Return to HDC Program

Session 3: 2:30 pm - 4:00 pm


Moderated by Dr. Maria McKenna, Associate Professor of the Practice, Department Africana Studies & Education, Schooling, and Society Program


Emily Brigham, University of Notre Dame
Understanding the Cultural Implications of Discrepancy: Evaluating Parent and Teacher Reports of Child Adjustment in the Home and School

Despite the frequent use of parent and teacher reports for the diagnosis and treatment of emotional and behavioral difficulties in children, research investigating multiple informants on reports of child behavior suggests that there are significant discrepancies between parents and teacher reports on socioemotional behavior for a given child. When informants fail to agree on problems, especially when these disagreements regard clinical diagnoses, the efficacy of treatment is hampered (De Los Reyes & Kazdin, 2005). Intending to investigate environmental variables that may contribute to these discrepancies, we hypothesized that gender, SES and child minority status would account for discrepancies in parent and teacher reporting of internalizing and externalizing disorders in cases where ratings in at least one report is above clinical criterion.. Data from a longitudinal research study measuring family characteristics of the span of ten years, with six waves of collection were used for this study, specifically Wave 1 and Wave 5. A sample of 236 families completed self-report measures, and this study uses demographic data, parent-reported measures of child adjustment (CBCL), emotional security (SIMS), family conflict (FES), and a teacher-report measure of child adjustment (TRF). The exploration of environmental variables is relevant to improving multicultural systems of parent-teacher communication, as parents and teachers are key informants about child behavior and adjustment. Exploration of discrepancies and where they occur implicates the specific areas where this improvement is most important, improving diagnosis and treatment of youth mental health difficulties in both the school and the home.
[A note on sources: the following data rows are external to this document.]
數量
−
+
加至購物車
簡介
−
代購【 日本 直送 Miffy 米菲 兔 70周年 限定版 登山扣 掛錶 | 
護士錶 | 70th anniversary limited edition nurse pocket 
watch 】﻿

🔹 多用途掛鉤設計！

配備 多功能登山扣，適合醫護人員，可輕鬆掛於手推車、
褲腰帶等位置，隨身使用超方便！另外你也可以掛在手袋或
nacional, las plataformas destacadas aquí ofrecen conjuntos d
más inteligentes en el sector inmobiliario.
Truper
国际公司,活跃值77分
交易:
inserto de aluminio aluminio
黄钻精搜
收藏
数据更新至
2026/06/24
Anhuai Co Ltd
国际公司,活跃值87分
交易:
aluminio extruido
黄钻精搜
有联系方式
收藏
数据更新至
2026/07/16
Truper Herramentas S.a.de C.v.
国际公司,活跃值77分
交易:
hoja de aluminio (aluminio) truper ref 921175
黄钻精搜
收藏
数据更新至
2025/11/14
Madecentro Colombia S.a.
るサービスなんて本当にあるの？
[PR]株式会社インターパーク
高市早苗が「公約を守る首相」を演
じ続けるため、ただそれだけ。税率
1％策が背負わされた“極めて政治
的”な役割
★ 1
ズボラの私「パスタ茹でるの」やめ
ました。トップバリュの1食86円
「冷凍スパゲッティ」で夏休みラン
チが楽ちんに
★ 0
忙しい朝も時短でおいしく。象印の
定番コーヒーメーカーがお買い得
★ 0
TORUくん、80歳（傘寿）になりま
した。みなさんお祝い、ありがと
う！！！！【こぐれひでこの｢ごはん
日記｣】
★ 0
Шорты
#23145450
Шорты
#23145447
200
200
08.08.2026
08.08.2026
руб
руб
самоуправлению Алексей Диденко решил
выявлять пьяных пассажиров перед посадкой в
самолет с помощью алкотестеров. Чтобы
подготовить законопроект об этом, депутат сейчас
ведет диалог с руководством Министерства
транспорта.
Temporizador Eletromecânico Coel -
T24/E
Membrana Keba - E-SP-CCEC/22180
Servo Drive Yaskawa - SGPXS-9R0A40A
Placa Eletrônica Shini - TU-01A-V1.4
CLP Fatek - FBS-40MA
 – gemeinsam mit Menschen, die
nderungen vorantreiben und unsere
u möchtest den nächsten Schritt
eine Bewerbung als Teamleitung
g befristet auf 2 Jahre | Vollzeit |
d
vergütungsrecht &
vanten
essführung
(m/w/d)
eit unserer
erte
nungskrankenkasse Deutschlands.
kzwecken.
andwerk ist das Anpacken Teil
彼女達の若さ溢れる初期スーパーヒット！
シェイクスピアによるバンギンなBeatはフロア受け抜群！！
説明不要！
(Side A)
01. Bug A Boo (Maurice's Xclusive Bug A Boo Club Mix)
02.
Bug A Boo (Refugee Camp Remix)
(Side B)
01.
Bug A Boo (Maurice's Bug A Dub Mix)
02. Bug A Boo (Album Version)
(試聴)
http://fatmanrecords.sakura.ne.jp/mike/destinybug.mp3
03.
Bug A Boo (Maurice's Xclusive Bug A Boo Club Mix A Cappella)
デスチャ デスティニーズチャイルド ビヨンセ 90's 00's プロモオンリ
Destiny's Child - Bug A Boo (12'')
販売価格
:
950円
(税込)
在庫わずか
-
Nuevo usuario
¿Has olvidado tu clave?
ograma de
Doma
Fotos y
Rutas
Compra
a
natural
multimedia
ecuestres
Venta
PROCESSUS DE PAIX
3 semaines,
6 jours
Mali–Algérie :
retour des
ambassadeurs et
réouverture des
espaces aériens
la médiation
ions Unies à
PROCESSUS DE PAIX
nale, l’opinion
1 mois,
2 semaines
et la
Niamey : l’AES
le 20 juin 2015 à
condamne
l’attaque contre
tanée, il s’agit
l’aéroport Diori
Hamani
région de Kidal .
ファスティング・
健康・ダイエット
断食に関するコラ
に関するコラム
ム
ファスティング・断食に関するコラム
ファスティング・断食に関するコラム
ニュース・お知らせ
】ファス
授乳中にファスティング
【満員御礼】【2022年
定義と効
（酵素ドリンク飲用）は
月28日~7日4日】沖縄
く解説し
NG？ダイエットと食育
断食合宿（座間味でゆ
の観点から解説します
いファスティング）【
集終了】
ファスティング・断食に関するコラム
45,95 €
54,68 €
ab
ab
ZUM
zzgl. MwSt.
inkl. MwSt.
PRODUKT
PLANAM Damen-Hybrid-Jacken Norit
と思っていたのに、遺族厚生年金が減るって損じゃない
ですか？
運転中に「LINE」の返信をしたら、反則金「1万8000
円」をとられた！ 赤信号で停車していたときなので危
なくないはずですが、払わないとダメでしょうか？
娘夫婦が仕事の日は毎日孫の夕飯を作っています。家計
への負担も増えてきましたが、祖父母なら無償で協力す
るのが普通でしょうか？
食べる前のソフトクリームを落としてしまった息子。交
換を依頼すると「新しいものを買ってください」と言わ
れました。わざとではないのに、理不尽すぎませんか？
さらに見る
Elsa Barron, University of Notre Dame
Fertile Ground: Sustainability Education as a Restorative Justice Practice

Building on literature that engages environmental education, restorative justice, and environmental justice, we have designed and implemented a sustainability curriculum with a particular focus on access to nature and environmental justice for a cohort of at-risk students in the South Bend community. This curriculum will be implemented at DePaul Academy in South Bend, an organization that serves as an alternative to the traditional juvenile justice system. Our program involved weekly lessons via Zoom, implemented alongside the DePaul Academy science teacher and supplemented with gardening and artistic experiences through in-person faculty facilitation. Our analysis of our work in the classroom builds upon theory that emphasizes the importance of environmental access and education as a component of restorative justice. Students were exposed to ideas around sustainability and environmental justice in the context of their own community backgrounds. Particularly as many of these students hold histories of trauma, an encounter with nature and environmental education holds the potential to provide an experience of restorative justice and healing. This has had a direct impact on the students at DePaul academy and helps to frame a new discussion of sustainability education in at-risk populations. We argue that similar curriculum models can be implemented in a diversity of contexts to engage marginalized students in the active process of building more healthy, just, and sustainable communities for the future.

Sara Ahmed, Wake Forest University
Breaking the Silence: Examining Mental Health Stigma, Literacy, and Access in Rural India

The goal of this project was to examine stigma, mental health literacy, rehabilitation centers, and social attitudes as instrumental factors in accessing mental health care at the community level. Due to a deeply ingrained stigma that has its roots in religion, culture, and colonization as well as a lack of literacy surrounding mental health, the people of Indian society are unable to access resources. In this study, I identified the current understanding of mental health within an urban context, as well as the accessibility and availability of mental health services to the general public. This study was accomplished through attentive observation, semi-structured interviews, and casual conversation. I conducted semi-structured, qualitative interviews with clients, counselors, and caregivers at the Manav Foundation located in Mumbai, Maharashtra. The Manav Foundation is a rehabilitation center that focuses on the reintegration of those living with mental illnesses into mainstream society by using alternative psychosocial interventions. It is the only such center in Mumbai. In addition to the interviews conducted, I used secondary data to describe the conversation already taking place about mental health in India. Through this study, I hoped to come to a better understanding of why stigma exists, and why affordable and accessible mental health care is necessary so that communities all over the world can come together to provide the much needed support to those living with mental illnesses. This study has shown that pervasive socio-cultural factors, especially stigma, inhibits access to basic mental health information and care, despite the knowledge that mental illness is treatable and recognizing its symptoms. The study shows that understanding mental health care, including help-seeking behavior, calls for knowledge-sharing, more accessibility, sensitization and more community engagement.